According to residents there, the area which is the main entry point for Brazilians, is receiving as little as six hours electricity daily.
Last Saturday, amidst increasing complaints over the state of the government owned power company there, a new Board of Directors was installed by Prime Minister, Samuel Hinds.
The new directors include Chairman and Engineer, Christopher Moses; Engineer and Chief Executive Officer (CEO) Perry Silverious, William Tony, Desmond Kissoon, Horace William, Divisional Director of GPL, Colin Singh, and National Industrial and Commercial Investments Limited (NICIL) representative, Purnadram Chamdaban.
During a meeting between the Prime Minister and his delegation and residents at the Arapaima Primary School, there were complaints over fuel shortage and extended periods of blackouts because of a generation shortfall.
A recent month-long protest over electricity hikes in Linden, Region 10, had virtually cut-off fuel supplies to the Lethem power plant, compounding the woes of residents in that border community.

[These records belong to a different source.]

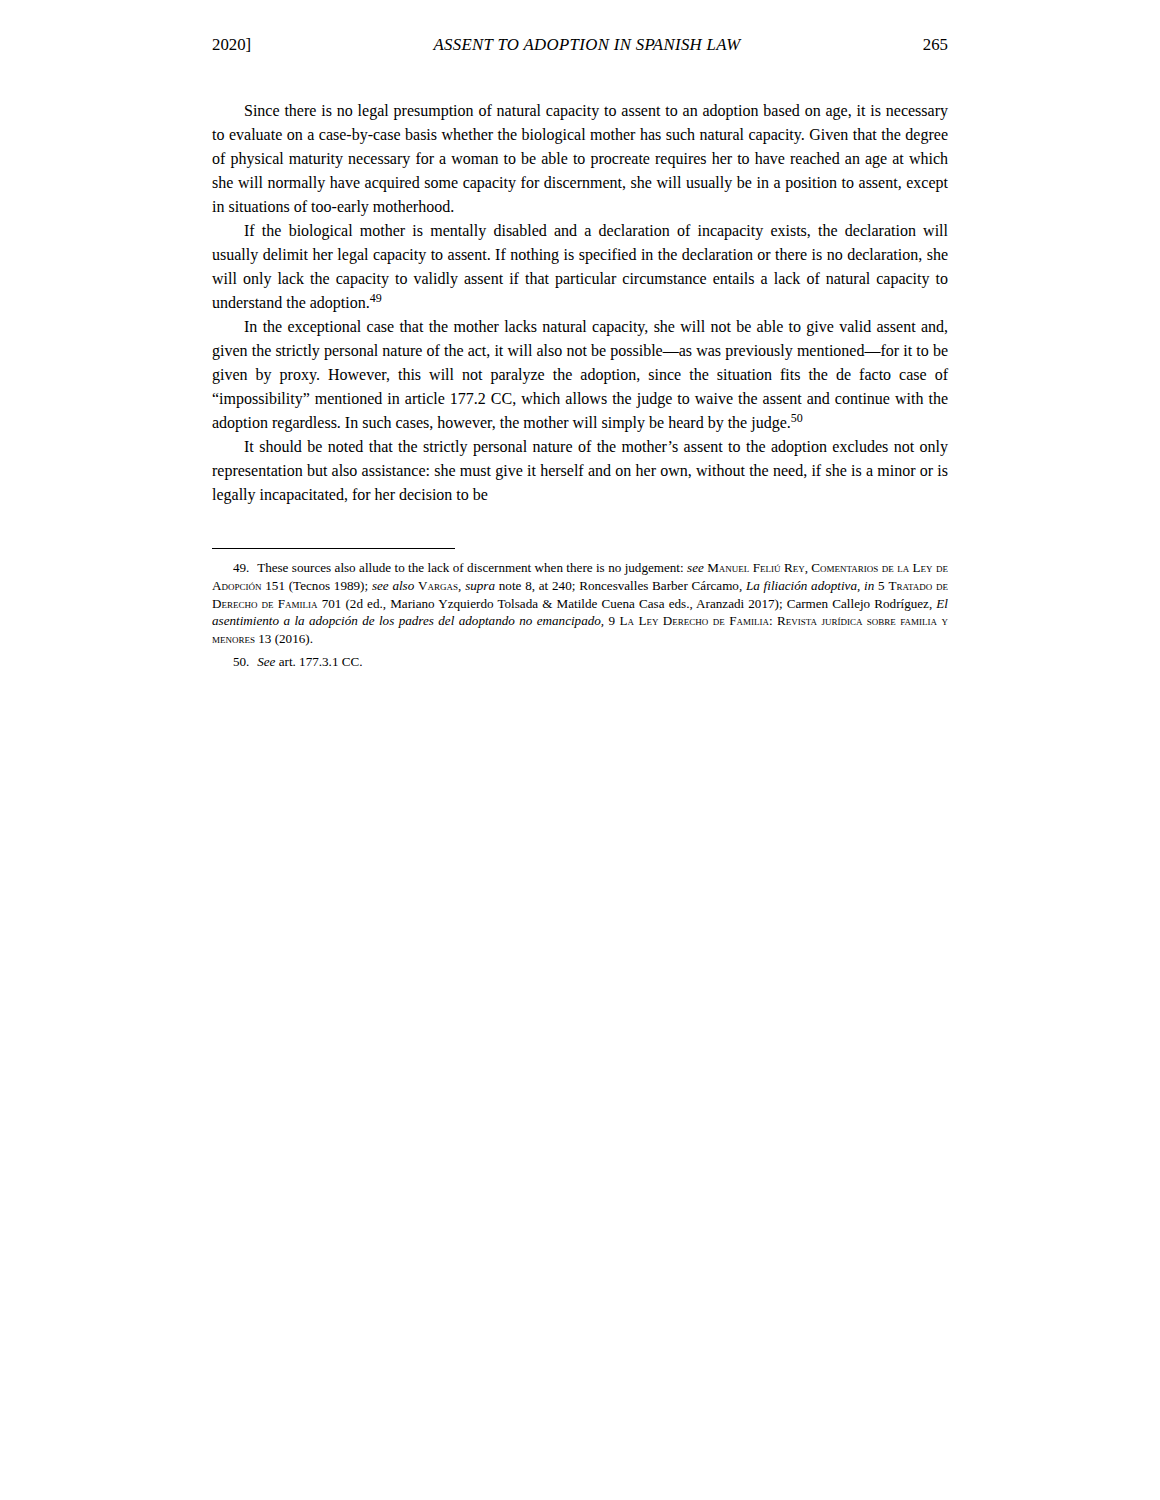2020] Assent to Adoption in Spanish Law 265
Since there is no legal presumption of natural capacity to assent to an adoption based on age, it is necessary to evaluate on a case-by-case basis whether the biological mother has such natural capacity. Given that the degree of physical maturity necessary for a woman to be able to procreate requires her to have reached an age at which she will normally have acquired some capacity for discernment, she will usually be in a position to assent, except in situations of too-early motherhood.
If the biological mother is mentally disabled and a declaration of incapacity exists, the declaration will usually delimit her legal capacity to assent. If nothing is specified in the declaration or there is no declaration, she will only lack the capacity to validly assent if that particular circumstance entails a lack of natural capacity to understand the adoption.49
In the exceptional case that the mother lacks natural capacity, she will not be able to give valid assent and, given the strictly personal nature of the act, it will also not be possible—as was previously mentioned—for it to be given by proxy. However, this will not paralyze the adoption, since the situation fits the de facto case of “impossibility” mentioned in article 177.2 CC, which allows the judge to waive the assent and continue with the adoption regardless. In such cases, however, the mother will simply be heard by the judge.50
It should be noted that the strictly personal nature of the mother’s assent to the adoption excludes not only representation but also assistance: she must give it herself and on her own, without the need, if she is a minor or is legally incapacitated, for her decision to be
49. These sources also allude to the lack of discernment when there is no judgement: see Manuel Feliú Rey, Comentarios de la Ley de Adopción 151 (Tecnos 1989); see also Vargas, supra note 8, at 240; Roncesvalles Barber Cárcamo, La filiación adoptiva, in 5 Tratado de Derecho de Familia 701 (2d ed., Mariano Yzquierdo Tolsada & Matilde Cuena Casa eds., Aranzadi 2017); Carmen Callejo Rodríguez, El asentimiento a la adopción de los padres del adoptando no emancipado, 9 La Ley Derecho de Familia: Revista jurídica sobre familia y menores 13 (2016).
50. See art. 177.3.1 CC.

Authorities were forced to source fuel at a higher cost from Brazil and there were days when the load-shedding lasted as much as 17-hours a day.
The situation has now worsened after the Caterpillar generator, because of poor maintenance and overwork, went down.
The engine was borrowed from Guyana Power Light (GPL) in 2009, for the opening of the Takatu Bridge which links Guyana and Brazil.
However, an older engine that was damaged in the 2011 floods is being serviced with the aim of having it replace the damaged Caterpillar.
The erratic power has also affected the supply of potable water from Guyana Water Incorporated (GWI).
“People got their toilets full up for hours and there is no water available to flush because of the situation,” one resident said.
At the Arapaima Primary School, residents questioned the Prime Minister about the possible renovation of the Moco-Moco hydro-plant which would be a more reliable source of electricity. However, the Prime Minister noted that such a project would cost $80-$100M to renovate. Residents, however, are saying that with the injection of fuel and maintenance of the generators at the Lethem Power Company, eventually a price of $100M would be surpassed and with fuel prices climbing, it would be wise to reconsider the Moco-Moco project.
The older engine that was damaged in the 2011 floods. Government is hoping to have it repaired.
Residents also expressed anger at suggestions of an eventual raise in the electricity tariff in Lethem.